> [DIRECTIONS]: From the data below, set down exactly the lines between the one holding "2) small white plastic packet (363,16,419,63)" and the one holding "Assume a horizontal FOV of 71.3°.", inclusive, and no others.
BEGIN EXCERPTED DATA
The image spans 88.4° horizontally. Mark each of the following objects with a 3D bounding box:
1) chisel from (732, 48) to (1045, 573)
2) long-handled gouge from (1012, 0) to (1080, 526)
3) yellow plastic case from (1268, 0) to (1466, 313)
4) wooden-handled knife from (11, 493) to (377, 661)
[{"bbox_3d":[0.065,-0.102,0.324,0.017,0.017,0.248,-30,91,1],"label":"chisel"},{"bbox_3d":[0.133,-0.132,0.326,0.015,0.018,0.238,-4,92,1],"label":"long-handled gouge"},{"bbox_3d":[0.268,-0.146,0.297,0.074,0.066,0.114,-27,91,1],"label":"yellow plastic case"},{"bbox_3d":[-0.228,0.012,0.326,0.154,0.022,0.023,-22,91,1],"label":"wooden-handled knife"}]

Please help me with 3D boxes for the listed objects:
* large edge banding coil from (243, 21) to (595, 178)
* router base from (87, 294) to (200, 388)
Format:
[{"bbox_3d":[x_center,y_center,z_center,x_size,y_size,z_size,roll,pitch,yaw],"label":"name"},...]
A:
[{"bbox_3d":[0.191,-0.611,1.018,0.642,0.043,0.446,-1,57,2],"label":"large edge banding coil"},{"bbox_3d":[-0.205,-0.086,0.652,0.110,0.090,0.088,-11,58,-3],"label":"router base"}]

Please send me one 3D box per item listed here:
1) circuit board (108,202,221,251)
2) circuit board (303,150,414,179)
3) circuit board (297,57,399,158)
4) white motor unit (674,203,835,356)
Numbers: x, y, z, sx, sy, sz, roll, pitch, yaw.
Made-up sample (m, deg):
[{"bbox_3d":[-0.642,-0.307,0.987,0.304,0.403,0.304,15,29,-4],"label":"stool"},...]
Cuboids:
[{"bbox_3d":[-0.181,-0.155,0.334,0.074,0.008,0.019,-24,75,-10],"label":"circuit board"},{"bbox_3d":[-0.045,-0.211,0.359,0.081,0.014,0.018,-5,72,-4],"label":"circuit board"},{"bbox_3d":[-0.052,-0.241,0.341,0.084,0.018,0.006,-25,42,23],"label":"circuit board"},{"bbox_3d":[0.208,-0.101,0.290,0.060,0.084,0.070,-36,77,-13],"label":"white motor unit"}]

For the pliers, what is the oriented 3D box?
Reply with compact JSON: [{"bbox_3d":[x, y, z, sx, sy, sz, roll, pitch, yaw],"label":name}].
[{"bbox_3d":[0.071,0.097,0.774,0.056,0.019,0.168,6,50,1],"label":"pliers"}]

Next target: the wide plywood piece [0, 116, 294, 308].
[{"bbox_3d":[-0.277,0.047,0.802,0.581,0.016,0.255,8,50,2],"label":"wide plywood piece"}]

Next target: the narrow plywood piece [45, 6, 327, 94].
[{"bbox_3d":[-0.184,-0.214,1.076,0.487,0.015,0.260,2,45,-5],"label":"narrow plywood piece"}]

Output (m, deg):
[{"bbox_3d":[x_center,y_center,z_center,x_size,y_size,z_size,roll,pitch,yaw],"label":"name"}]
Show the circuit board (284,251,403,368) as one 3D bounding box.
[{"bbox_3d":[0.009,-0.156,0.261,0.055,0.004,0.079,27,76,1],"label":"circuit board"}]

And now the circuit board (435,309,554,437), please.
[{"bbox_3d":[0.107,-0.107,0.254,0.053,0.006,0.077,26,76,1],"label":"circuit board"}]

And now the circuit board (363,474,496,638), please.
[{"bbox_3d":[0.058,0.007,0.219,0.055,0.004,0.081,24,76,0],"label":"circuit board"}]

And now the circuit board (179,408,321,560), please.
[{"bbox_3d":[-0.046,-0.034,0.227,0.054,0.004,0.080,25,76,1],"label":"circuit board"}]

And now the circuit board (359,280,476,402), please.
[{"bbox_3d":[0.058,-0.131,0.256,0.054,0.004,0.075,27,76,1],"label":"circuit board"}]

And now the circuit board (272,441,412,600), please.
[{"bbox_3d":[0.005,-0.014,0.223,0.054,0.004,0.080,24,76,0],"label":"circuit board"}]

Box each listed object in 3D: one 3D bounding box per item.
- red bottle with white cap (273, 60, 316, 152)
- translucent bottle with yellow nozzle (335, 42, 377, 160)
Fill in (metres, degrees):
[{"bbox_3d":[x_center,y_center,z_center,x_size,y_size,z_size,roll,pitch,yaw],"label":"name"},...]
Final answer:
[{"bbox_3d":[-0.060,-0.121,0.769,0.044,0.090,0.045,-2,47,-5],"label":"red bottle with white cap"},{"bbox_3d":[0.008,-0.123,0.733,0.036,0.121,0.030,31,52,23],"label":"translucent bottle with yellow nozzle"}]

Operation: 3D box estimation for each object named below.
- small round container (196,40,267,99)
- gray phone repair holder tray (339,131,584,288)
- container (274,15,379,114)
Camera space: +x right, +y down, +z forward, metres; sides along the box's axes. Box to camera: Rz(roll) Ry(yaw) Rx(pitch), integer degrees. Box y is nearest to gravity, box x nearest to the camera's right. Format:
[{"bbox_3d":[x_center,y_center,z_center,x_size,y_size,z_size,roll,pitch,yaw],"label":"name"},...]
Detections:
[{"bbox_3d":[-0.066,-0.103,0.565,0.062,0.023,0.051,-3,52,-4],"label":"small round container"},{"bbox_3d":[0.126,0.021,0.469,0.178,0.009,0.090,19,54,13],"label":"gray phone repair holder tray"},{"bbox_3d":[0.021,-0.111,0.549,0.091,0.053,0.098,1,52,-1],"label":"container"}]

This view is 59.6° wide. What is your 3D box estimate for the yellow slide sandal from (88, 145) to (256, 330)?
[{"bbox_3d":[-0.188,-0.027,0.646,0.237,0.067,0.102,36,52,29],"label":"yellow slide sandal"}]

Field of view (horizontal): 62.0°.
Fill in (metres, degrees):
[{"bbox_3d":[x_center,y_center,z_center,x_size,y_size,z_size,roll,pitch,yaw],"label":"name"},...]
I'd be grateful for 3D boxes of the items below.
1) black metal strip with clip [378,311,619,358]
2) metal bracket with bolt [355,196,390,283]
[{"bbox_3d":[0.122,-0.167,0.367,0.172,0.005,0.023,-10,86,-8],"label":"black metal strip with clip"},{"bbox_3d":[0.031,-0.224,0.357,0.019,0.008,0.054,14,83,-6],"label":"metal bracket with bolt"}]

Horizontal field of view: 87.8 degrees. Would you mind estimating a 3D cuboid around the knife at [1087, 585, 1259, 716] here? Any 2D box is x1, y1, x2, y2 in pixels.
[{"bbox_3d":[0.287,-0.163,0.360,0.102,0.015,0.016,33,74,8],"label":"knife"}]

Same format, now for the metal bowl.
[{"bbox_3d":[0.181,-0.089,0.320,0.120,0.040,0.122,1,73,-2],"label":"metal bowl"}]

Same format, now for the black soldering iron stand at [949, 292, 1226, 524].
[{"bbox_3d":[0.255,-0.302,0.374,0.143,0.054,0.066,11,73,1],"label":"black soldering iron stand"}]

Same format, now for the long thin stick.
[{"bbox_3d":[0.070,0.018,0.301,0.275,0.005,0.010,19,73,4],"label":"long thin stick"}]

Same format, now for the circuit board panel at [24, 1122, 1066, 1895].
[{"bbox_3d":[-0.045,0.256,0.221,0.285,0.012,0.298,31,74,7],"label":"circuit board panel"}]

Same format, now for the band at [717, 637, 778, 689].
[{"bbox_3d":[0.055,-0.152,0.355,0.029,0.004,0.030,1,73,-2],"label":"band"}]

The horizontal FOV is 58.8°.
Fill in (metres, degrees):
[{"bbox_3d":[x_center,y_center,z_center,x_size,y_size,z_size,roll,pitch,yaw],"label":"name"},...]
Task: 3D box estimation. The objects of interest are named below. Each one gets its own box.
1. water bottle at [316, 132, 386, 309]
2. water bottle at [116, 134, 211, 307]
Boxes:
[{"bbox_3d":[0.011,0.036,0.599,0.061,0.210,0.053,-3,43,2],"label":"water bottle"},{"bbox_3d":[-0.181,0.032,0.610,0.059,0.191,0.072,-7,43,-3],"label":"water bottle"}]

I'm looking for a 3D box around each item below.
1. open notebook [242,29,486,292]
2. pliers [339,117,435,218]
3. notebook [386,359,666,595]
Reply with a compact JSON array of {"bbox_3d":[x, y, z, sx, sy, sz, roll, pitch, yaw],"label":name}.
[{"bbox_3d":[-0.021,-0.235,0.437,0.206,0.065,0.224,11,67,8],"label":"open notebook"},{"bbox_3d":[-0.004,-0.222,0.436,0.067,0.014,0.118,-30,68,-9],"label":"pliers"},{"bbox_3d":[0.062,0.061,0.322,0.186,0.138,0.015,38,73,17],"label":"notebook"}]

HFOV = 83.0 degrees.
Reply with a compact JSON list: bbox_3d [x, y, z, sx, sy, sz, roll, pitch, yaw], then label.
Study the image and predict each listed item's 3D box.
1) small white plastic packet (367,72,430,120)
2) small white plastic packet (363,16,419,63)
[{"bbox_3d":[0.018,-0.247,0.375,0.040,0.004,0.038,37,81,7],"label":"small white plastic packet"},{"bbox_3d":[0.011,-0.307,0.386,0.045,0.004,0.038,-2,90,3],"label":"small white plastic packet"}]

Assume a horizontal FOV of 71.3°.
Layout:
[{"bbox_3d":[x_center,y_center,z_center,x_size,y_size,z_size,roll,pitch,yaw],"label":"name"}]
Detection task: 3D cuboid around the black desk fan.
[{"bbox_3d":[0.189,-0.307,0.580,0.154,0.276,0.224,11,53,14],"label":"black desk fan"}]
END EXCERPTED DATA
> [WRITTEN RESPONSE]:
2) small white plastic packet (363,16,419,63)
[{"bbox_3d":[0.018,-0.247,0.375,0.040,0.004,0.038,37,81,7],"label":"small white plastic packet"},{"bbox_3d":[0.011,-0.307,0.386,0.045,0.004,0.038,-2,90,3],"label":"small white plastic packet"}]

Assume a horizontal FOV of 71.3°.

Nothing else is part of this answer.